- [Brief]:
Go from the first line below to the one with "ring pip: (171, 113)" and print each line exactly.

Stored entries:
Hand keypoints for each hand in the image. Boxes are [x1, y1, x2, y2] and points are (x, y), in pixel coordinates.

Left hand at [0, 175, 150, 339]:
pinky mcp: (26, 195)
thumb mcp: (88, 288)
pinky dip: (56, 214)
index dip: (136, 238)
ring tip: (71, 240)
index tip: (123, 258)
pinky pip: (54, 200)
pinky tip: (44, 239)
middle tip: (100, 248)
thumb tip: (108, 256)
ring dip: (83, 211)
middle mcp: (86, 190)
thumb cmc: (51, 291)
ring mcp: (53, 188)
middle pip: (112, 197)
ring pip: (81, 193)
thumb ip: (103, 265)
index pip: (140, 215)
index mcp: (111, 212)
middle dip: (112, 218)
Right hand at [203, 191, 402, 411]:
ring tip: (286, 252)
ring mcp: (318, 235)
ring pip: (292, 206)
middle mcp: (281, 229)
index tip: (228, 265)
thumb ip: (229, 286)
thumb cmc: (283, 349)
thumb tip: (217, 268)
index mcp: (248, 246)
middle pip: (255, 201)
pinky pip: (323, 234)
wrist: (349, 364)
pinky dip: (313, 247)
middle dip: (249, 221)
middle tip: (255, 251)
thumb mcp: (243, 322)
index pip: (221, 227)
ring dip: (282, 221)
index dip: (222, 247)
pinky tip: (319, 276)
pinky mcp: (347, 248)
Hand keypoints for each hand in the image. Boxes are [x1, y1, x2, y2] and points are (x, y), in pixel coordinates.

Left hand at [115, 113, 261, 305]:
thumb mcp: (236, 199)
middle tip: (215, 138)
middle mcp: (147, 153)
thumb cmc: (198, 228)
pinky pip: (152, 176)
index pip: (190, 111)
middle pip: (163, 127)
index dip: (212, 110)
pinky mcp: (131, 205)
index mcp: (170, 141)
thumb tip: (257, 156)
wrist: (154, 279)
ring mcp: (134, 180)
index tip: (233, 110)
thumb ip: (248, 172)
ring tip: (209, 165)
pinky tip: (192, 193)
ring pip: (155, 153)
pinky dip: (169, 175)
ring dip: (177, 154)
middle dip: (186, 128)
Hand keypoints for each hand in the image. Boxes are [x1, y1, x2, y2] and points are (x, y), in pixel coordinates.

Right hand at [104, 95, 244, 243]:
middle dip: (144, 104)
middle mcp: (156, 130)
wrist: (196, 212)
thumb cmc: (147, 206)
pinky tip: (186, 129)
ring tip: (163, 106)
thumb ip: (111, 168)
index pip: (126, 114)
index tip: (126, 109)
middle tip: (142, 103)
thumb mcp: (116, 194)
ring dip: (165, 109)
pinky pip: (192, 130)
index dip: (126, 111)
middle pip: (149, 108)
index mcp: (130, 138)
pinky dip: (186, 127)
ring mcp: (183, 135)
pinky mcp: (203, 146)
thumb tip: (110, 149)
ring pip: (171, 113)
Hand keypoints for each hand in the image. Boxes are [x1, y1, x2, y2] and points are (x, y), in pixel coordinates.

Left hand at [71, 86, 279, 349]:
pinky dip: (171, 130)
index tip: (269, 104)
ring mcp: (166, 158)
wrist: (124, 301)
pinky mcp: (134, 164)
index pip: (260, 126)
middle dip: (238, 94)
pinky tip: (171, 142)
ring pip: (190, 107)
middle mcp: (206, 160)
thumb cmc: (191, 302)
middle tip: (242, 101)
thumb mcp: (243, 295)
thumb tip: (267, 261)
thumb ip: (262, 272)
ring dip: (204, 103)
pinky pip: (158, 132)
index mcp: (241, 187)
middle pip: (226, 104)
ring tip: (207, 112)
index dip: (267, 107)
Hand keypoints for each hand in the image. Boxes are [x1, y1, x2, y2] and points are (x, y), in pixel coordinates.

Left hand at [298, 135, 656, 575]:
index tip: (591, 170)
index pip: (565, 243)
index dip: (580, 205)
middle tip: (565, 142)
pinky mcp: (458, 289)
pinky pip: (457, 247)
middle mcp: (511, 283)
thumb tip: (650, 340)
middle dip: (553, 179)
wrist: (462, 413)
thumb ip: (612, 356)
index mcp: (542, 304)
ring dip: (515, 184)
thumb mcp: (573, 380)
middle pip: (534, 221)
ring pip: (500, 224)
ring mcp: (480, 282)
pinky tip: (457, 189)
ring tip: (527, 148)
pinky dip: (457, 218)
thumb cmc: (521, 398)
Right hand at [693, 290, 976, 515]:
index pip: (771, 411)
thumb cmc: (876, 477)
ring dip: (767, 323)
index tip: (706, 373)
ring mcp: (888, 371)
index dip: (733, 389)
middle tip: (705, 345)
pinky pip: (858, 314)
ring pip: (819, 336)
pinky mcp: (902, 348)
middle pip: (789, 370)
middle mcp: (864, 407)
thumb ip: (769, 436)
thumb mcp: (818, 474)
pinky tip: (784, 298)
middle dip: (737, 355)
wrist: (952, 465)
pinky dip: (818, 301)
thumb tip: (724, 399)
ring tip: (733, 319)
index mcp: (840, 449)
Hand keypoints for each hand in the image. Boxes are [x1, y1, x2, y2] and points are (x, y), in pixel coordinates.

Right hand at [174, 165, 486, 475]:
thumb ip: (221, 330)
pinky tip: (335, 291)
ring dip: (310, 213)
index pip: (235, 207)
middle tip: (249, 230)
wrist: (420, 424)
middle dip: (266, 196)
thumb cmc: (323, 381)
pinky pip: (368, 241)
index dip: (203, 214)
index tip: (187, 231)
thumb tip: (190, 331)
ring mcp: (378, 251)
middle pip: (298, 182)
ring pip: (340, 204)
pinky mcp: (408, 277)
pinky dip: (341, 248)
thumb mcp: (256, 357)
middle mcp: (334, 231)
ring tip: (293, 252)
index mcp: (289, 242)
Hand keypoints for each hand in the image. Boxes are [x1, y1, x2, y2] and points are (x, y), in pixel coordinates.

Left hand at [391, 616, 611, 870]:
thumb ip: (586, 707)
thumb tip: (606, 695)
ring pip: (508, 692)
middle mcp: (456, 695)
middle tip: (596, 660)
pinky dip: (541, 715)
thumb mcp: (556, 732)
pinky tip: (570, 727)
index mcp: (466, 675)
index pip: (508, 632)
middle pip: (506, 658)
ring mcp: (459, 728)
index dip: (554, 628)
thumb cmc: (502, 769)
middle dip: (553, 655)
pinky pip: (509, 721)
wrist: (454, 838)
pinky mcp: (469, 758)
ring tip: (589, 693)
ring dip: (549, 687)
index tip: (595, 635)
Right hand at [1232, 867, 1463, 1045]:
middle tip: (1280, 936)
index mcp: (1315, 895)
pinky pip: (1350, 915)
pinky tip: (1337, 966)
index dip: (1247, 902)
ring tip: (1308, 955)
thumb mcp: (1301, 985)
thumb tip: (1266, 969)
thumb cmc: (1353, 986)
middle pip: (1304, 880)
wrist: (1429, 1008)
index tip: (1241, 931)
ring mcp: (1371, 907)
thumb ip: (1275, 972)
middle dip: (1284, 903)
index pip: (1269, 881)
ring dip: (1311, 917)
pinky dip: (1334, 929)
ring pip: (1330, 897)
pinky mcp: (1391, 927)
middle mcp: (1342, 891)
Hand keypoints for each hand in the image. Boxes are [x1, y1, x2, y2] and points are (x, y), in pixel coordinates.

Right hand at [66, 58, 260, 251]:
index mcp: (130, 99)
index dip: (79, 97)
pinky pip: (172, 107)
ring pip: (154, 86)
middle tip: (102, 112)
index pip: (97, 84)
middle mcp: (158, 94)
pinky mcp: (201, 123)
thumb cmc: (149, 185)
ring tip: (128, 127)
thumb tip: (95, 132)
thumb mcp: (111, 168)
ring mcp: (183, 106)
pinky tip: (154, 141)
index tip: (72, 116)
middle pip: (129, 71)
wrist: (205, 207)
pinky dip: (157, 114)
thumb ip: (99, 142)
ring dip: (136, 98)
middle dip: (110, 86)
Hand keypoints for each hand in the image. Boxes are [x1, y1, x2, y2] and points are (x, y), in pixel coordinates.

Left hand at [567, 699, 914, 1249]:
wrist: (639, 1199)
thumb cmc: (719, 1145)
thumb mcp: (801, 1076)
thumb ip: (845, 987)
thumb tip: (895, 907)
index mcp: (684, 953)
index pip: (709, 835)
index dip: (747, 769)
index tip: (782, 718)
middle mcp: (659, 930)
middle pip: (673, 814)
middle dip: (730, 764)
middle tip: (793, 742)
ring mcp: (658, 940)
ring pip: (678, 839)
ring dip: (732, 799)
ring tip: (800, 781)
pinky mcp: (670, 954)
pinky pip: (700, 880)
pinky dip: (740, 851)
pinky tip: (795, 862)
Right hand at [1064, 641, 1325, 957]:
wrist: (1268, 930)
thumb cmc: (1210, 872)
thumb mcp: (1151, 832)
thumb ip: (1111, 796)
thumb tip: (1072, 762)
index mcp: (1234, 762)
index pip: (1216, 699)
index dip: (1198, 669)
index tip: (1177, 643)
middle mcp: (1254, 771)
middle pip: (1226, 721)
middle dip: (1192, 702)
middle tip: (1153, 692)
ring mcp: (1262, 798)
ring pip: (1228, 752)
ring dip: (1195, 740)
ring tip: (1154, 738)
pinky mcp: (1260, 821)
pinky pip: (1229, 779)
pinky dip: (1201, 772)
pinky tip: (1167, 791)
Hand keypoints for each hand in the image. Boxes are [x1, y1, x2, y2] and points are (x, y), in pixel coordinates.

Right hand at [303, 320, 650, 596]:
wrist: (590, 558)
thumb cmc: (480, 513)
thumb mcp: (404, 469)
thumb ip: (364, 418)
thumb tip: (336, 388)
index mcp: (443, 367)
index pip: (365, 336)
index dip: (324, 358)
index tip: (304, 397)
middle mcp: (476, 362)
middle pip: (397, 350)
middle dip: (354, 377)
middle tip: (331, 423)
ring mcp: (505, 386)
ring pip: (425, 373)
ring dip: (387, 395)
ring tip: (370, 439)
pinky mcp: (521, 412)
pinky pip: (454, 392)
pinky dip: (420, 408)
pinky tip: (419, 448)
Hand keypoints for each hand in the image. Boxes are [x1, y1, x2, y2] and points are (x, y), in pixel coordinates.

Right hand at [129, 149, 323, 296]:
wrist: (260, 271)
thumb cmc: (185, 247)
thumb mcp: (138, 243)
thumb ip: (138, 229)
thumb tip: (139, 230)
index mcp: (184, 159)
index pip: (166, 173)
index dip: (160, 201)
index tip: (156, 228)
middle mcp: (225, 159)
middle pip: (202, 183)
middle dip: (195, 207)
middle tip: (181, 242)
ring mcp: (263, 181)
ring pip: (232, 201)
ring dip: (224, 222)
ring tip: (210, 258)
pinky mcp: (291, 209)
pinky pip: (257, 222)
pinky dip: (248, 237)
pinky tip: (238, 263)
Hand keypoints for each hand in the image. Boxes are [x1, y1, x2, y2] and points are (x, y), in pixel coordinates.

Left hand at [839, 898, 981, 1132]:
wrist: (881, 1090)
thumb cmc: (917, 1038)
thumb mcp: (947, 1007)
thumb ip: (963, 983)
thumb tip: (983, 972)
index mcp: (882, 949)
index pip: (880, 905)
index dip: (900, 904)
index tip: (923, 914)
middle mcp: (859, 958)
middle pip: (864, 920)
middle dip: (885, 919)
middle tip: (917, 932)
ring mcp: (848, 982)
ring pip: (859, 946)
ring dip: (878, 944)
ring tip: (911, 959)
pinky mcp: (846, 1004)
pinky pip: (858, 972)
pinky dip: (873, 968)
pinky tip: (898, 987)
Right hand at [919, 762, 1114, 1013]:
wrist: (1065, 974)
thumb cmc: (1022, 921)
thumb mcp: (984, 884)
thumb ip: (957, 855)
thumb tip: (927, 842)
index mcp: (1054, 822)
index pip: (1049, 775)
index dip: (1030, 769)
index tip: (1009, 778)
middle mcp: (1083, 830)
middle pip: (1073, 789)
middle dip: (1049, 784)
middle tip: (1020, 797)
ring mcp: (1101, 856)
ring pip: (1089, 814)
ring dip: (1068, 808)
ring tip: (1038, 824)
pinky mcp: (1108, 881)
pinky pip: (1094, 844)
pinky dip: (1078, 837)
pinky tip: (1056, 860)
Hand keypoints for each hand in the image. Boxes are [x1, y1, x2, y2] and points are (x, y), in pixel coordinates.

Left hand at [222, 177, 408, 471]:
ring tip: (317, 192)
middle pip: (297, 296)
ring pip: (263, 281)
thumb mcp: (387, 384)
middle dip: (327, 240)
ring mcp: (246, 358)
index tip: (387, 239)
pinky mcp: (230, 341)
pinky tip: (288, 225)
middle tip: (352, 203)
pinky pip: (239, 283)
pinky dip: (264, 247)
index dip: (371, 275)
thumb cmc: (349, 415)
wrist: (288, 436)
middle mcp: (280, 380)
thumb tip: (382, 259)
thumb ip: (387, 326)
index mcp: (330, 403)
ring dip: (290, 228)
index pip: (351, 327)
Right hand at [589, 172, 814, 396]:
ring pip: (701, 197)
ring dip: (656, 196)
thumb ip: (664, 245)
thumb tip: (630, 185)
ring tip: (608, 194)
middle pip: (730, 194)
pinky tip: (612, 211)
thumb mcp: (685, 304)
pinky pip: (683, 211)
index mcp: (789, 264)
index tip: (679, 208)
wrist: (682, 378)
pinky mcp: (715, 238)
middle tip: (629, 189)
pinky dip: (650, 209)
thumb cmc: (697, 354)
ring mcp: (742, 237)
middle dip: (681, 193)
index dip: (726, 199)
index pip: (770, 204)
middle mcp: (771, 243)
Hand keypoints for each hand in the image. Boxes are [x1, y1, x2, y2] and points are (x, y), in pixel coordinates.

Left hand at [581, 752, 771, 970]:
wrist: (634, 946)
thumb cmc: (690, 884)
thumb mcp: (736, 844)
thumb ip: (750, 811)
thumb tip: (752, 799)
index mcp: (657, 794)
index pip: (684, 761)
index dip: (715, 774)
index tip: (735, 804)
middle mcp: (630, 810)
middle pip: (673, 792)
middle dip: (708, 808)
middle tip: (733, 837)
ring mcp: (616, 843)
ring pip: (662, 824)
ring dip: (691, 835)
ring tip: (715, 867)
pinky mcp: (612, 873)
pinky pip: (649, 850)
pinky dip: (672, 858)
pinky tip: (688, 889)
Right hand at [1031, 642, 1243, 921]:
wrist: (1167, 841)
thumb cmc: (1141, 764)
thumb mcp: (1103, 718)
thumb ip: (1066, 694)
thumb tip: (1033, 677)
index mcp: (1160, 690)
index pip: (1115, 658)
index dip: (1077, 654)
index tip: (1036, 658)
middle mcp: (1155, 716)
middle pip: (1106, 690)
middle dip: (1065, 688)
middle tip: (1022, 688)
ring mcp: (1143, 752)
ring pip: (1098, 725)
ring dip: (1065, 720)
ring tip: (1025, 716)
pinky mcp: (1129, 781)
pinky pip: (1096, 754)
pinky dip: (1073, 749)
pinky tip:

- [Finished task]:
Hand keypoints for each hand in the image. Boxes are [x1, y1, x2, y2] and points are (x, y), in pixel coordinates.

Left hand at [0, 175, 150, 339]:
pinky mcp: (26, 195)
thumb mcp: (88, 288)
pinky dip: (56, 214)
index dip: (136, 238)
ring tip: (71, 240)
index tip: (123, 258)
pinky pip: (54, 200)
pinky tip: (44, 239)
middle tip: (100, 248)
thumb tip: (108, 256)
ring dip: (83, 211)
middle mcp: (86, 190)
thumb cmc: (51, 291)
ring mcp: (53, 188)
middle pip: (112, 197)
ring pip: (81, 193)
thumb ip: (103, 265)
index pip: (140, 215)
index mcp: (111, 212)
middle dip: (112, 218)
Right hand at [203, 191, 402, 411]:
ring tip: (286, 252)
ring mcp: (318, 235)
ring pip: (292, 206)
middle mcp: (281, 229)
index tip: (228, 265)
thumb ip: (229, 286)
thumb cmc: (283, 349)
thumb tip: (217, 268)
index mcp: (248, 246)
middle pip: (255, 201)
pinky pip: (323, 234)
wrist: (349, 364)
pinky dip: (313, 247)
middle dip: (249, 221)
middle tip: (255, 251)
thumb mcp: (243, 322)
index pip: (221, 227)
ring dip: (282, 221)
index dip: (222, 247)
pinky tip: (319, 276)
pinky mcp: (347, 248)
Hand keypoints for each hand in the image. Boxes are [x1, y1, x2, y2] and points are (x, y), in pixel coordinates.

Left hand at [115, 113, 261, 305]:
thumb mcp: (236, 199)
middle tip: (215, 138)
middle mcp: (147, 153)
thumb cmc: (198, 228)
pinky pip: (152, 176)
index pip: (190, 111)
middle pip: (163, 127)
index dip: (212, 110)
pinky mcp: (131, 205)
index mcp: (170, 141)
thumb tip: (257, 156)
wrist: (154, 279)
ring mcp: (134, 180)
index tip: (233, 110)
thumb ip: (248, 172)
ring tip: (209, 165)
pinky tip: (192, 193)
ring pip: (155, 153)
pinky dip: (169, 175)
ring dip: (177, 154)
middle dip: (186, 128)
Hand keypoints for each hand in the image. Boxes are [x1, y1, x2, y2] and points are (x, y), in pixel coordinates.

Right hand at [104, 95, 244, 243]:
middle dip: (144, 104)
middle mcp: (156, 130)
wrist: (196, 212)
thumb cmc: (147, 206)
pinky tip: (186, 129)
ring tip: (163, 106)
thumb ip: (111, 168)
index pip: (126, 114)
index tip: (126, 109)
middle tip: (142, 103)
thumb mcp: (116, 194)
ring dip: (165, 109)
pinky pip: (192, 130)
index dip: (126, 111)
middle pip: (149, 108)
index mcp: (130, 138)
pinky dip: (186, 127)
ring mcp: (183, 135)
pinky mcp: (203, 146)
thumb tip: (110, 149)
ring pip: (171, 113)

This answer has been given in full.